The hog industry is less confident about boosting local production in 2024 following the extension of reduced tariffs on vital food items for another year.
Pork Producers Federation of the Philippines Inc. president Rolando Tambago said domestic pork output is estimated to remain the same as this year “with possible overall year-end negative growth.”
“Generally, local producers’ confidence to increase output is further affected due to recent extension of reduced tariff for pork,” Tambago said.
“Government should be forewarned of the reducing pork production and increasing price in Europe and other traditional import sources,” he added.
Tambago said the sector is disappointed over the President’s decision to approve the extension but expressed hope that Agriculture Secretary Francisco Laurel Jr. will be “true to his direction” of prioritizing local food production.

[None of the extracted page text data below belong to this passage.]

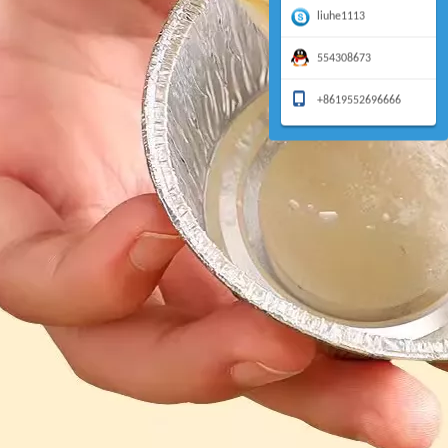
liuhe1113
554308673
+8619552696666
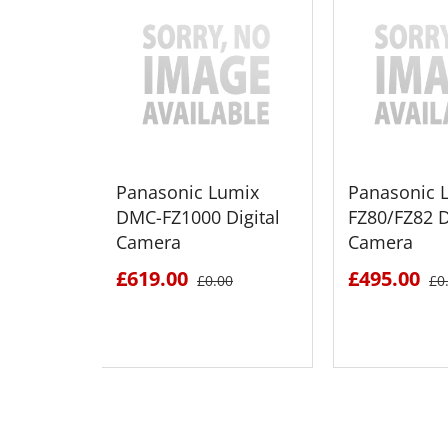
Panasonic Lumix
Panasonic 
DMC-FZ1000 Digital
FZ80/FZ82 D
Camera
Camera
£619.00
£495.00
£0.00
£0
SEE DETAILS
SEE D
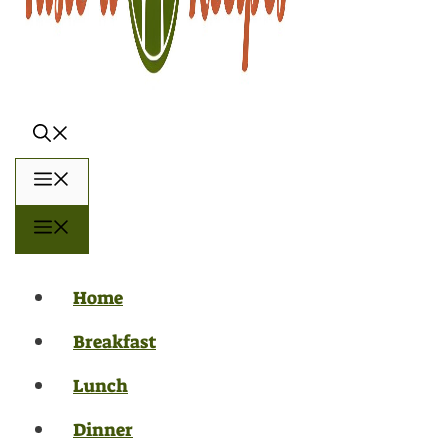
Menu
Menu
Home
Breakfast
Lunch
Dinner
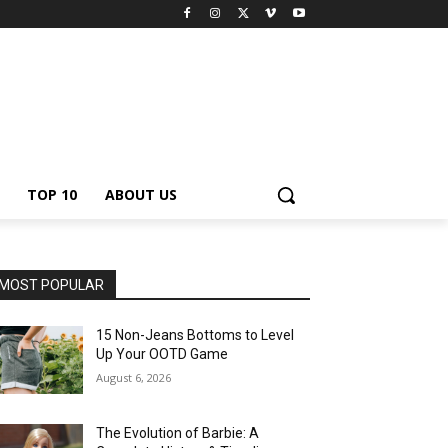
TOP 10
ABOUT US
MOST POPULAR
15 Non-Jeans Bottoms to Level
Up Your OOTD Game
August 6, 2026
The Evolution of Barbie: A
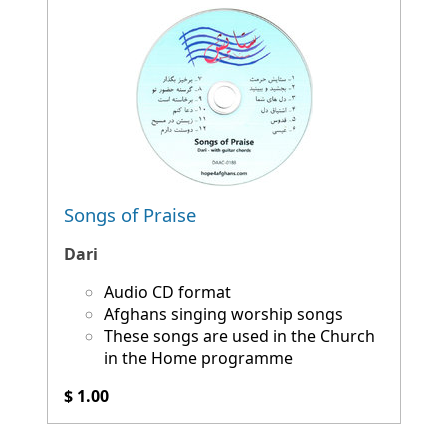
Songs of Praise
Dari
Audio CD format
Afghans singing worship songs
These songs are used in the Church
in the Home programme
$ 1.00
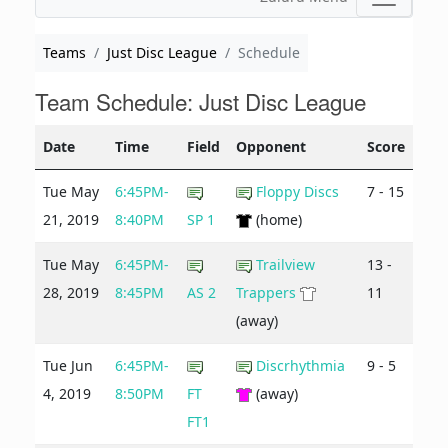
Teams
Just Disc League
Schedule
Team Schedule: Just Disc League
Date
Time
Field
Opponent
Score
Tue May
6:45PM-
Floppy Discs
7 - 15
21, 2019
8:40PM
SP 1
(home)
Tue May
6:45PM-
Trailview
13 -
28, 2019
8:45PM
AS 2
Trappers
11
(away)
Tue Jun
6:45PM-
Discrhythmia
9 - 5
4, 2019
8:50PM
FT
(away)
FT1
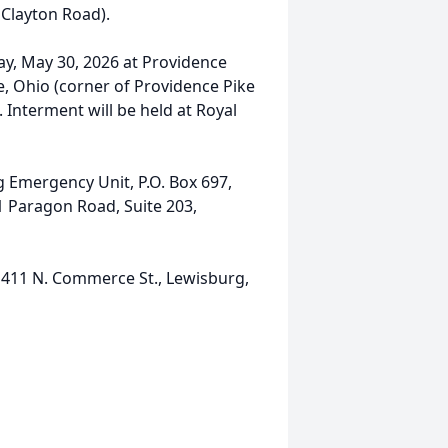
 Clayton Road).
day, May 30, 2026 at Providence
e, Ohio (corner of Providence Pike
 Interment will be held at Royal
Emergency Unit, P.O. Box 697,
1 Paragon Road, Suite 203,
411 N. Commerce St., Lewisburg,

He said the government should address domestic production “seriously” and only embark on importation to balance supply.“We are with the government to tame inflation but they should also make tangible efforts on improving local production,” he said.
“Reduced tariff did not translate to cheaper pork to consumers, only traders and importers gain from it while killing the local producers,” he added.
By virtue of Executive Order No. 10 signed in December last year, all meat imports (fresh, chilled, or frozen) are subject to a tariff rate of 5 percent for in-quota and 25 percent for out-quota.
Recently, the National Economic and Development Authority board led by President Marcos extended the implementation of reduced tariffs on key commodities for another year or until December 2024.
The country purchased 1.02 billion kilograms of meat imports in the first 10 months of the year, down by 9.7 percent from 1.13 billion in the same period a year ago, based on the data from the Bureau of Animal Industry.
Pork remains the most imported commodity among meat products with a share of almost 50 percent, totaling 504.3 million kg. The volume, however, was lower by 16.9 percent year-on-year.
On the other hand, hog production reached 1.31 million metric tons (MT) as of end-September, an increase of 3.13 percent from 1.27 million MT previously, according to the Philippine Statistics Authority.
In Metro Manila, pork ham (kasim) is sold from P260 to P370 per kg as of Friday compared to P300 per kg a year prior, based on the Department of Agriculture’s price monitoring.
Pork liempo is priced from P300 to P400 per kg against P370 per kg previously.